Cinema review: St Vincent

A BILL Murray movie is always time for celebration. Certainly one of the most beloved actors of all time, when he has a movie out you always have to see it - and he has been on an decent run lately, mainly thanks to his collaborations with Wes Anderson.

However if you exclude his work with Anderson, Murray’s last three films (The Monuments Men, Hyde Park On Hudson, and Charles Swan ) were not exactly his finest. Still, in the last decade and a bit he HAs given us some of his best work, like Lost In Translation and Broken Flowers, and it is not like he has been anything other than incredibly charming and watchable even in his rubbish films.

So with St Vincent, and a strong supporting cast of Melissa McCarthy, Chris O’Dowd, and Naomi Watts, how could this go wrong? Well, sadly, plenty.
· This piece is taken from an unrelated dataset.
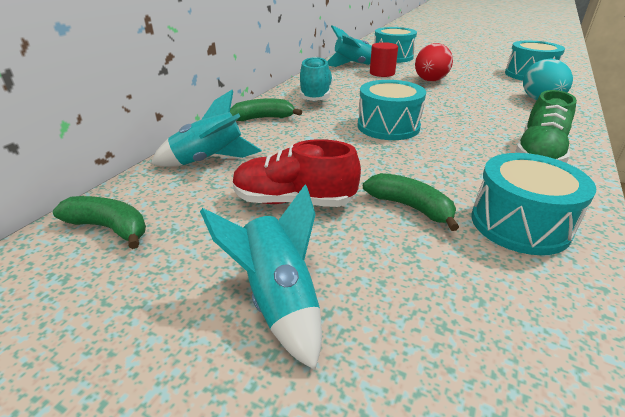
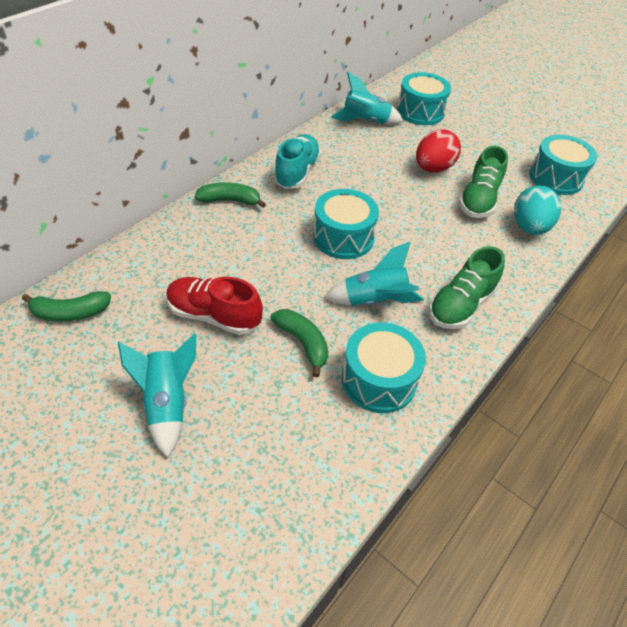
camera: 10 degrees right, 15 degrees up
(110, 228) = (70, 313): green banana -> green banana turned 135 degrees clockwise
(210, 160) = (163, 252): turquoise rocket -> turquoise rocket (375, 301)
(382, 73) = (389, 143): red cylinder -> none
(484, 92) = (478, 200): none -> green shoe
Murray plays the titular Vincent, a hard nosed army veteran living in Brooklyn. He is a down on his luck curmudgeon who ticks all the cliché sympathy boxes. In the first 30 minutes we see him harassed by a bookie he owes money to, refused service at his local bar, and told by a bank clerk he Is broke.

It is not long before into his life and garden come new neighbours recently divorced nurse Maggie and her 10-year-old son Oliver. With money being low for Vincent he agrees to babysit Oliver after school. Slowly but surely (stop me if you heard this one before ) Oliver eventually cracks Vincent’s rough and tough exterior and discovers beneath the drinking and gambling there is a sweet old man inside. Vom!

Perhaps I am being a little unfair as I did laugh several times throughout the film, but from About a Boy to Liam Neeson’s storyline in Love Actually this kind of storyline is pretty hackneyed at this stage. Even Murray himself has been in very similar movies - Wes Anderson’s brilliant Rushmore (1998 ) and Lost in Translation.

The draw here is Murray and the rest of the cast, they do a good job with a pretty tired formula. The debut director, Theodore Melfi, does adequate if unremarkable work. He has a tendency to overuse montages with uninspiring music choices - a trope which is a real pet peeve of mine. In fact it feels Wes Anderson-lite.

There is no charm here aside from Murray’s and O’Dowd’s natural personalities but that has nothing to do with the film, they are just great actors and watching them is always a joy. Naomi Watts struggles with her accent again… if you thought her Princess Diana accent in the hilariously bad Diana earlier this year was bad wait until you see her take on a pregnant Russian prostitute in this.

If you are in the mood for something sentimental with great actors this Christmas I would certainly recommend it, but there are great movies out this time of year this is one you’d be just as well seeing on TV in a few months time. Or better, get a copy of Rushmore.